Last World War I Combat Veteran Dies in Australia
March 3, 1901 - May 5, 2011
Claude Stanley Choules, a man of contradictions, humble spirit and wry humor, died in a Western Australia nursing home on Thursday at the age of 110. And though his accomplishments were many - including a 41-year military career that spanned the two World Wars - the man known as "Chuckles" to his comrades in the Australian Navy was happiest being known as a dedicated family man.
Choules was born March 3, 1901, in the small British town of Pershore, Worcestershire, one of seven children. As a child, he was told his mother had died - a lie meant to cover a more painful truth: She left when he was 5 to pursue an acting career. The abandonment affected him profoundly, said his other daughter, Anne Pow, and he grew up determined to create a happy home for his own children.
World War I was raging when Choules began training with the British Royal Navy, just one month after he turned 14. In 1917, he joined the battleship HMS Revenge, from which he watched the 1918 surrender of the German High Seas Fleet, the main battle fleet of the German Navy during the war.
"There was no sign of fight left in the Germans as they came out of the mist at about 10 a.m.," Choules wrote in his autobiography. The German flag, he recalled, was hauled down at sunset.
"So ended the most momentous day in the annals of naval warfare," he wrote. "A fleet of ships surrendered without firing a shot."

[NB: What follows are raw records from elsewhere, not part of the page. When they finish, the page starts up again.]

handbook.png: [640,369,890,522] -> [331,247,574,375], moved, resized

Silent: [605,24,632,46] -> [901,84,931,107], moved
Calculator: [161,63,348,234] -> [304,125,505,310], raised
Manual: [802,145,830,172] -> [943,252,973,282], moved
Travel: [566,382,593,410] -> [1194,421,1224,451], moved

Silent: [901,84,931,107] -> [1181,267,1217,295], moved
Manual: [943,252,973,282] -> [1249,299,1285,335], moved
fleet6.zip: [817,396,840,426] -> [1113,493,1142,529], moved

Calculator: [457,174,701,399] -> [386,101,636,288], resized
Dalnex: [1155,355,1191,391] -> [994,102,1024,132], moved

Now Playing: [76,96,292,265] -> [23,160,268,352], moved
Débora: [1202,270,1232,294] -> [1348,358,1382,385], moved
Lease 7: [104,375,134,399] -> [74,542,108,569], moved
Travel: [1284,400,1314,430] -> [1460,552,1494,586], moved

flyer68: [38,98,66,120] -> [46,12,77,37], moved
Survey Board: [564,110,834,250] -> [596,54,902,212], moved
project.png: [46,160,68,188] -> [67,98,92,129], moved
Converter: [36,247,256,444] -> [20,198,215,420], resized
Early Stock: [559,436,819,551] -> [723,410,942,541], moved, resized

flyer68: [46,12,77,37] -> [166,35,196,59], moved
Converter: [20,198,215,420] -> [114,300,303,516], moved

During World War II Choules was the acting torpedo officer in Fremantle, Western Australia, and chief demolition officer for the western side of the Australian continent. Choules disposed of the first mine to wash ashore in Australia during the war.
He later transferred to the Naval Dockyard Police and remained in the service until his retirement in 1956.
"His career has spanned some of the most significant events in maritime history," Royal Australian Navy Captain Brett Wolski said in a statement Thursday.
Choules later in life became a pacifist who was uncomfortable with anything that glorified war. He disagreed with the celebration of Anzac Day, Australia's most important war memorial holiday, and refused to march in parades held each year to mark the holiday.
"He didn't believe in war," his 84-year-old daughter Daphne Edinger said.
My maternal grandfather - from whom I have derived my nom de guerre - served in the British Royal Navy during World War I. Perhaps one day I will share with you his adventures here in these pages, but today is for Claude Choules - the Last of the Last:
"The wind blows over a page in the open Book of History, and the final veteran of an ancient war passes . . .
A quiet drumbeat, a distant bugle call,
a final gun salute from the Ghost Fleet
to honor him."
From now and forever more we will look back at what has finally become a truly bygone Era.